What to produce >>
Restate word for word all of the lines below, with each image left out.

=====

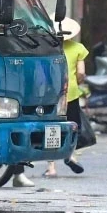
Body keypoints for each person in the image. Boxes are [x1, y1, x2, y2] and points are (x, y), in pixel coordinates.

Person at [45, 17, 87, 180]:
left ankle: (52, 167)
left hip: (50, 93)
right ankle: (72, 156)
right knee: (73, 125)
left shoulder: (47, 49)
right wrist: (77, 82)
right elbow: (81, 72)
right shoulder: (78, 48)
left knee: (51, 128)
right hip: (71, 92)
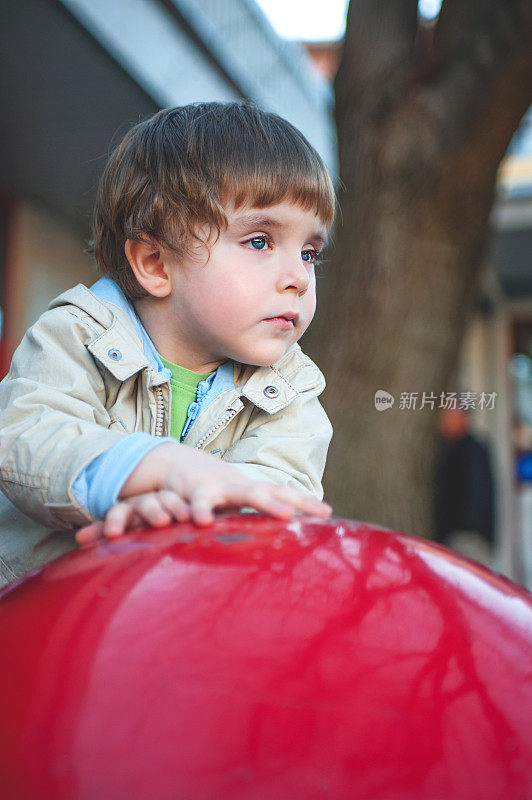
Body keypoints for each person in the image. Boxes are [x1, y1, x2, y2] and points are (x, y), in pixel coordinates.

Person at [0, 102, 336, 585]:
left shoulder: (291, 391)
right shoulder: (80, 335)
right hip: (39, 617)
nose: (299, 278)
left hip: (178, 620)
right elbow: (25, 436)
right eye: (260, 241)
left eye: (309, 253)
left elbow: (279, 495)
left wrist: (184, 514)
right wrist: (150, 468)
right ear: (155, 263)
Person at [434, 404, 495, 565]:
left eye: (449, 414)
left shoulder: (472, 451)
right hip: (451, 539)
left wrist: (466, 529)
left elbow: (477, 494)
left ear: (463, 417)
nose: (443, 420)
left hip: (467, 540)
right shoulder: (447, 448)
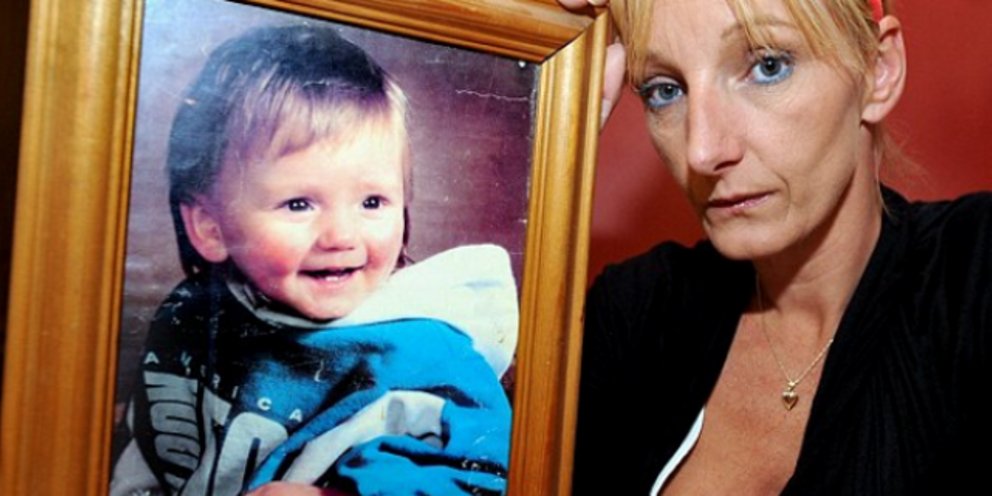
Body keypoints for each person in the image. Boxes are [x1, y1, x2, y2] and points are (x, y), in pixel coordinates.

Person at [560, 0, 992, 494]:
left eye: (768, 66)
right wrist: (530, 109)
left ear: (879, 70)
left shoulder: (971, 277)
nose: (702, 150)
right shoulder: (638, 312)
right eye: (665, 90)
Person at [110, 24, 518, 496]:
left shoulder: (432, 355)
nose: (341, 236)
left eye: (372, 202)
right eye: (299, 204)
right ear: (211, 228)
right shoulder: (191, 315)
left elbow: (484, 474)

=====

Response to this task >>
Body keypoints for each person in the image. Boxes are [x1, y1, x2, y2] and points are (x, y), in pixel coordinates.

Person at [45, 17, 87, 180]:
left ankle: (52, 167)
left hip: (50, 93)
right ankle: (72, 156)
right knee: (73, 125)
left shoulder: (47, 49)
right wrist: (77, 82)
right elbow: (81, 72)
right shoulder: (78, 48)
left knee: (51, 128)
right hip: (71, 92)
Body keypoints for each person in the image. Boxes are [x1, y1, x2, y2] and points are (x, y), in pixel coordinates.

Person at [0, 102, 336, 585]:
left shoulder: (291, 391)
right shoulder: (80, 335)
right hip: (39, 617)
nose: (299, 278)
left hip: (178, 620)
right elbow: (25, 436)
right eye: (260, 241)
left eye: (309, 253)
left elbow: (279, 495)
left wrist: (184, 514)
right wrist: (150, 468)
right ear: (155, 263)
Person at [434, 404, 495, 565]:
left eye: (449, 414)
left shoulder: (472, 451)
right hip: (451, 539)
left wrist: (466, 529)
left elbow: (477, 494)
left ear: (463, 417)
nose: (443, 420)
left hip: (467, 540)
right shoulder: (447, 448)
Body keypoints for each person in the image. Boxes are [x1, y1, x2, y2] and points are (x, y), in pixel coordinates.

Person at [560, 0, 992, 494]:
left eye: (768, 66)
right wrist: (530, 109)
left ear: (879, 70)
left shoulder: (971, 277)
nose: (702, 150)
right shoulder: (638, 312)
right eye: (665, 90)
Person at [110, 24, 518, 496]:
left shoulder: (432, 355)
nose: (341, 236)
left eye: (372, 202)
right eye: (299, 204)
right ear: (211, 228)
right shoulder: (191, 315)
left elbow: (484, 474)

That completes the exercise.